But he wasn’t the same person anymore. The Weston I’d known wore western clothes; this one wore a costly black jerkin with silver buttons down the front. Black pants with a dagger on his right thigh and one attached near the ankle of his boots. I knew without a doubt there was one tucked in the back of his waistband as well.
As I watched him now, I couldn’t conceive how I’d grown so comfortable around him in my past life. He looked like a dark stranger. A Titan prince looking down on a commoner. I stared at him, the memory of my grandmother’s story hitting me in the face.
“Okay, he wasn’t an assassin; he was a prince. He was only pretending to be an assassin.”
“Oh! I bet the princess was happy when she found out.”
“She didn’t find out.”
“Why didn’t he tell her?”
“Because he wasn’t a good prince, but a bad one.”
Everything he’d ever told me had been a lie. And now the proof was right before my eyes.
He barely gave all of me a glance, his gaze staying trained, indifferently, on my face as if he were at a Kings’ meeting, instead of standing in front of me—the girl he dragged around the country for months.
For a moment, I wished he would look at me. He’d hardly ever seen me dressed as a woman without a boy’s haircut—and for some reason, I wanted him to see me. Me, with the long hair and white dress. Not as the girl he found as a nuisance, not as a solution to his problems, but as a woman. It seemed, though, that I wasn’t even going to get a lick of emotion out of him. Bloody hell . . . I was such a girl. Did I want him to cry? I paused. That might have been nice . . .
“Shall I curtsy?” The words tumbled out of my mouth in contempt.
“I see nothing has changed.”
He was referring to my attitude, it seemed.
“What did you expect, milord?” His eyes hardened only the tiniest flicker as I mocked his title. “A subservient me?”
“Truly?” His gaze narrowed. “I was expecting you to be dead.”
I responded before I could let that comment sink in. “Yes, well, not everything is as it seems, is it?”

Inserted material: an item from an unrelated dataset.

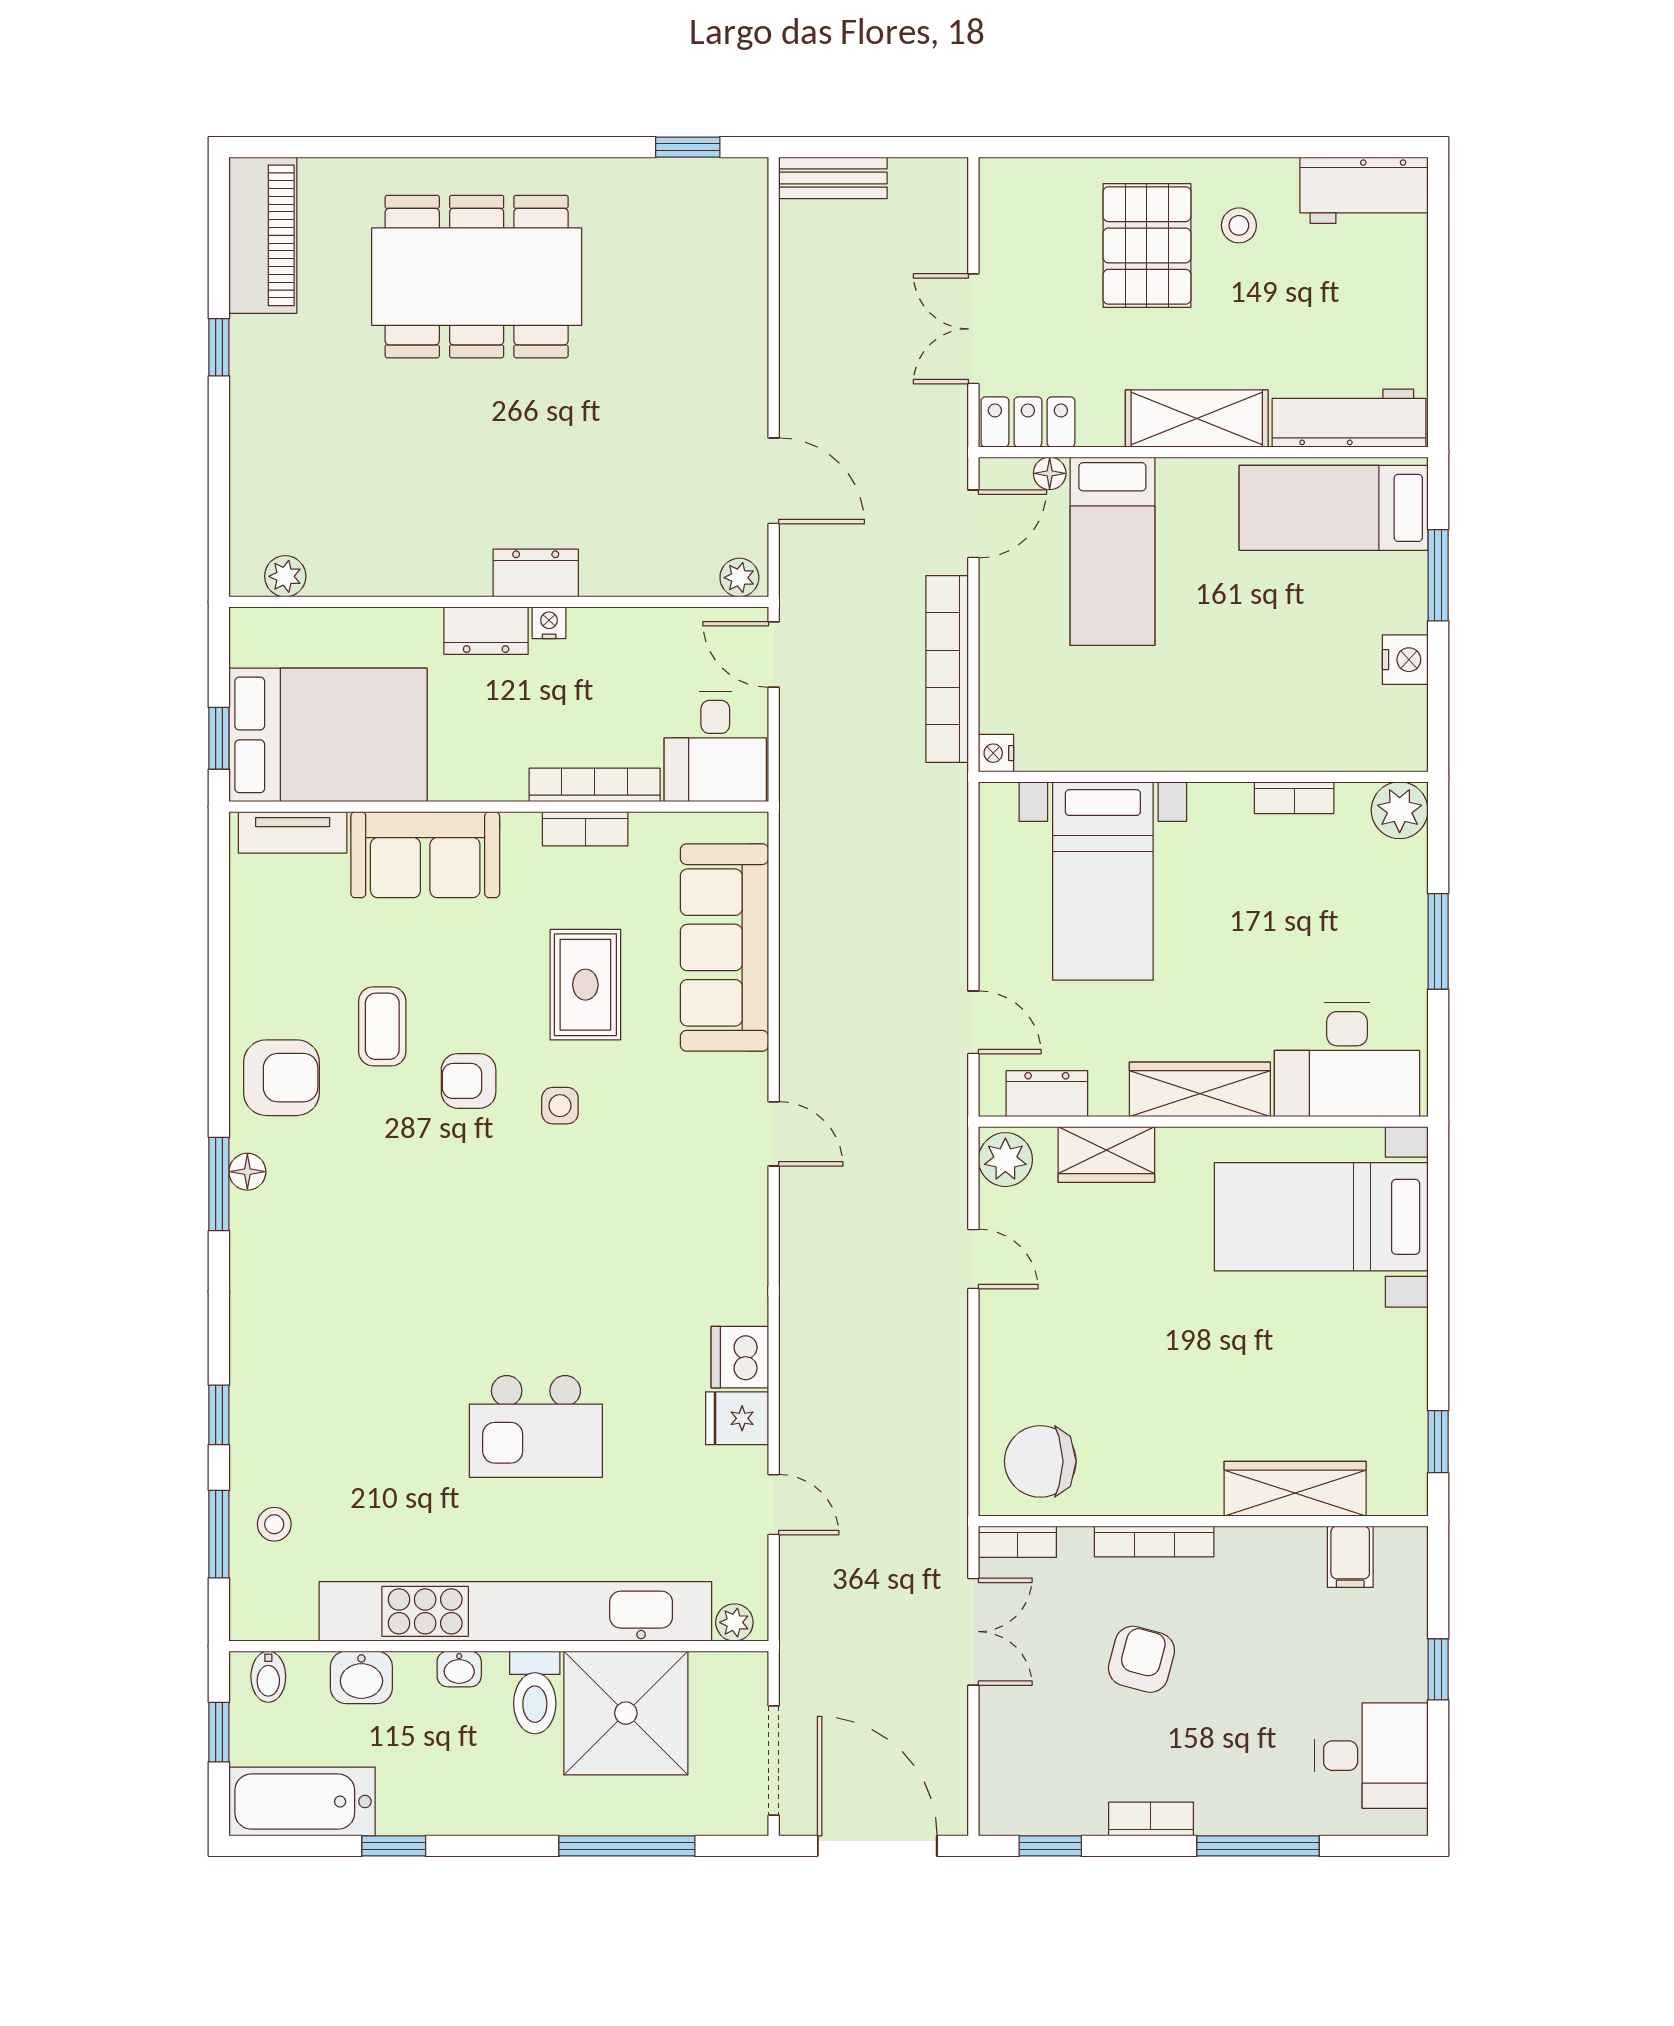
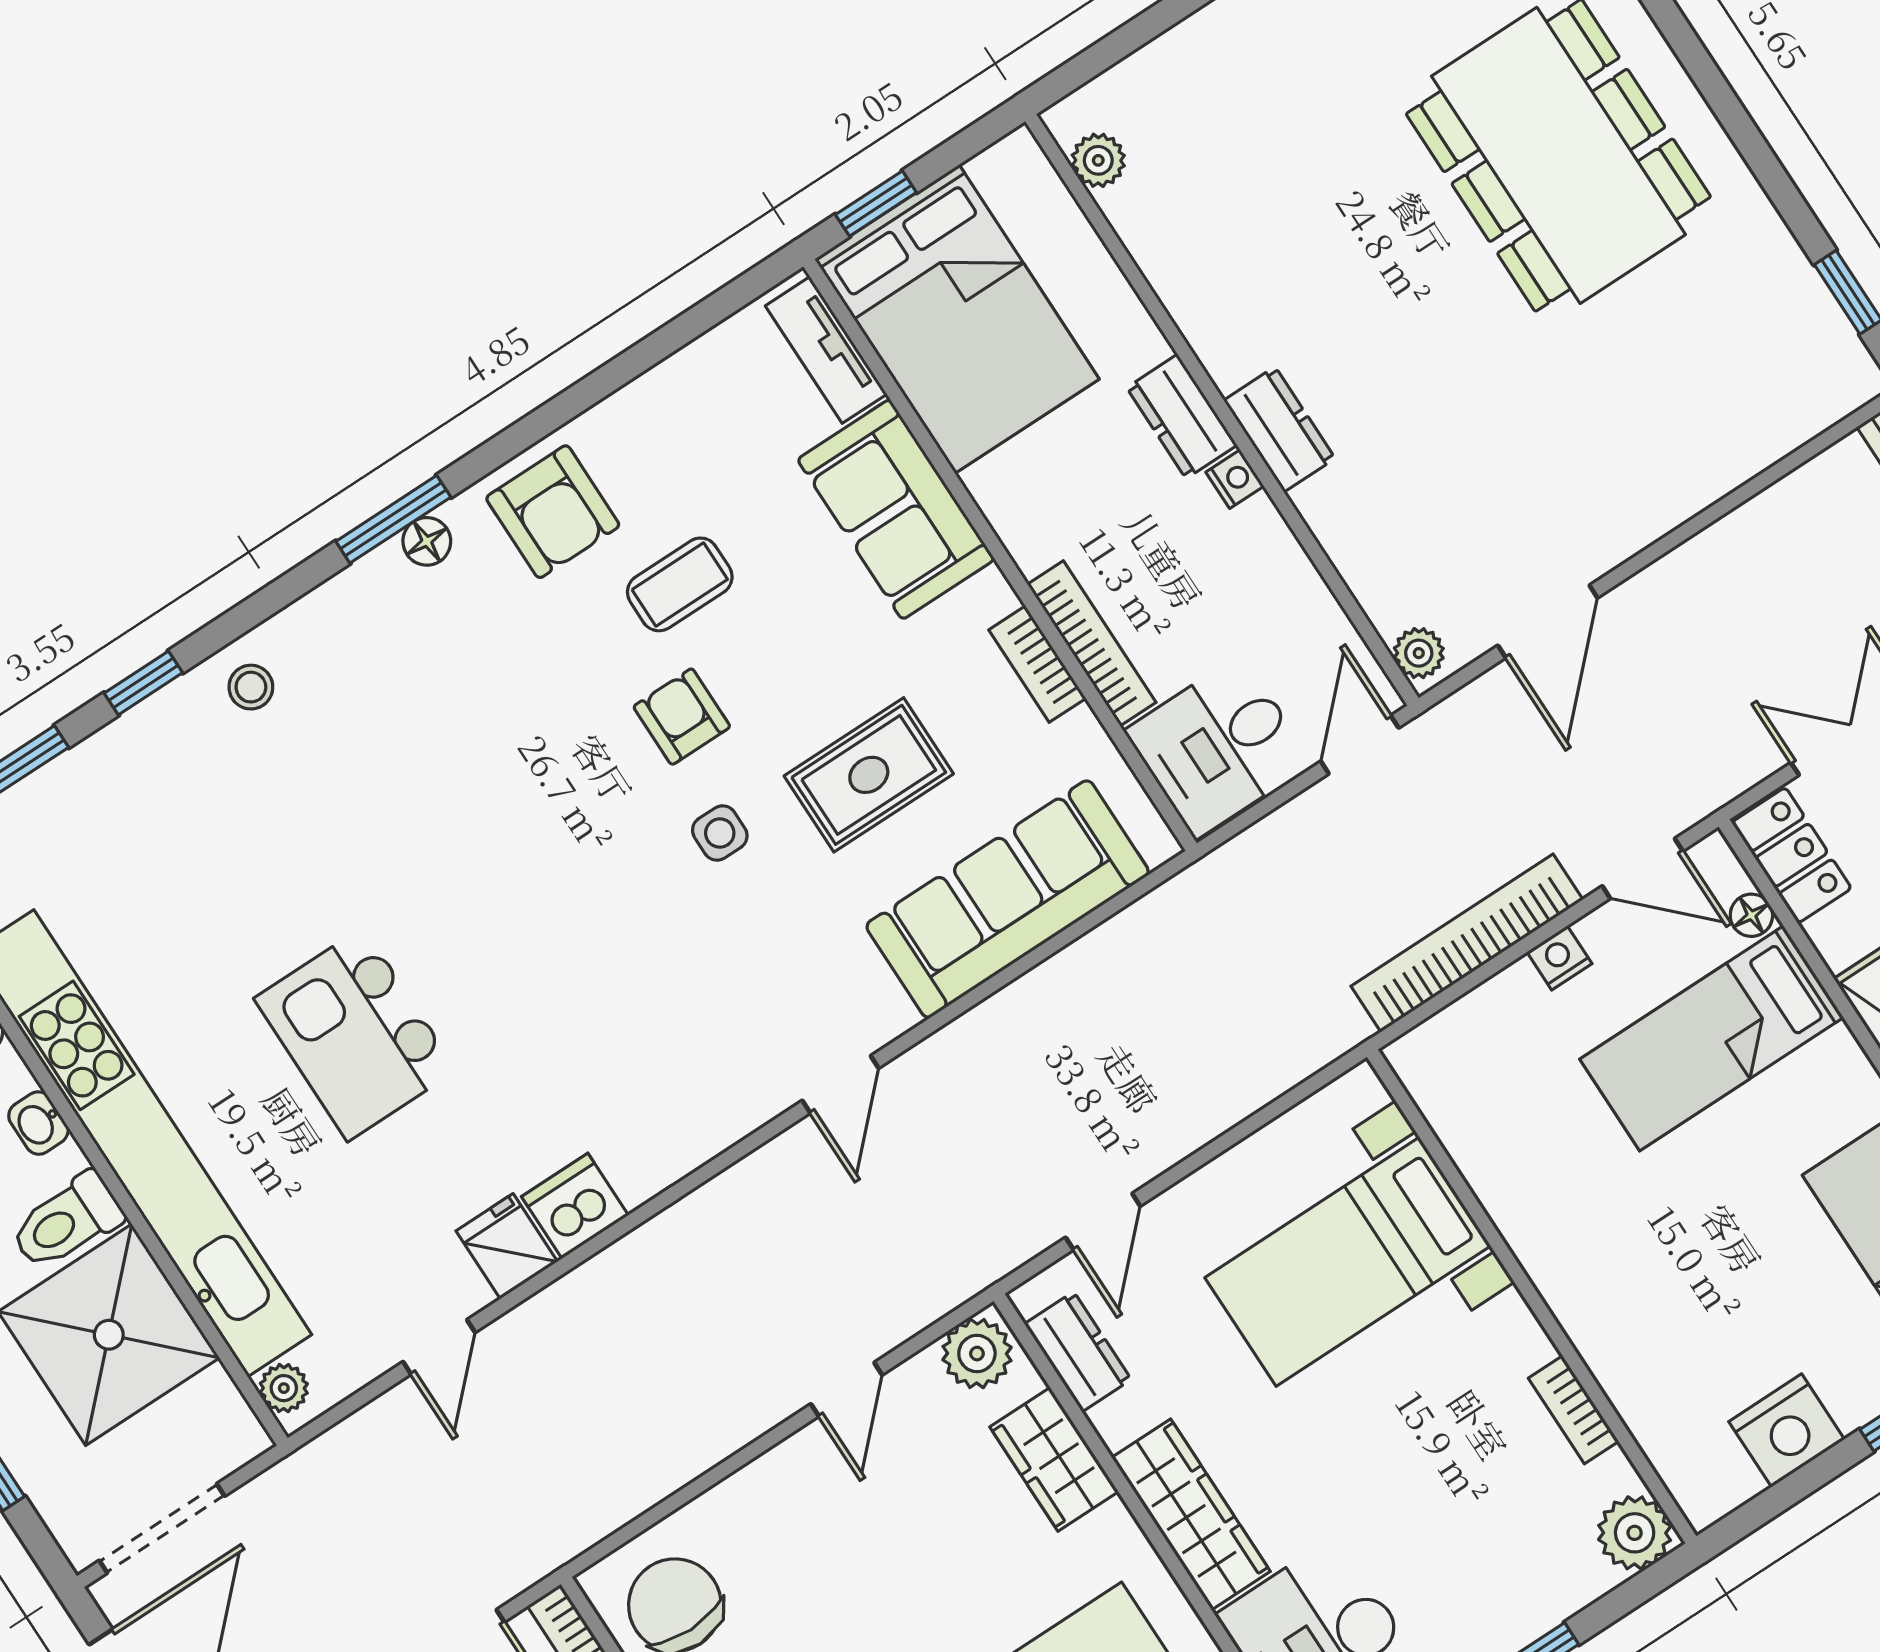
nightstand: (1405, 660) -> (1787, 1430), width x1.36, depth x1.33
nightstand: (996, 753) -> (1559, 958), moved
stool: (274, 1524) -> (251, 687), moved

“When it comes to you? Never. I’m sure you’ve realized by now that killing for coin would have been a tedious chore for me.”
“Yes, I’m quite aware you’re a prince, milord, and that you kill without charge,” I said with venom.
“Do not call me that.”
I blinked, feigning coyness. “I’m sorry. Do you prefer ‘Your Highness?’”
“It’s an honorific—you say it with scorn, which makes it worthless. Don’t say it again unless you truly mean the words.”
I faltered at his suggestion that I would ever consider him my lord. My lips turned up slightly. “Then I shall never say the words again.”
Before I knew what he was doing, he took a step forward; his hand was underneath my chin, raising my gaze to his face. Normally the action would have felt belittling, as if I were a child, but the brief contact stole my breath, and the meeting of our gazes melted all my ire.
Only with our eyes, there is most times a basic understanding—even between the most different of people. And he and I were at such a large divide, it was a wonder we had ever met. Him, battle-hardened prince; me, innocent farm girl he made not so innocent.
He dropped his hand the moment he had my gaze, his touch still burning my skin. “I hope you can keep that promise.” It sounded like he truly hoped I would never look up to him, or consider him more than any other ordinary man in my life. Why the statement made my heart clench, I didn’t know. It was as if he was trying to tell me something—something I desperately wanted and needed to hear. But he took a step back, and the moment was broken.
The silence stretched between us, and a panicked feeling rushed under my skin that he was already going to leave. The thought made my head reel with something to say. “Don’t you want to know how I’m alive?”
“Figured it out already.”
I paused at his calm response. “You have?”
He tipped his head once in a slow nod.
“Care to share your theory?” I asked.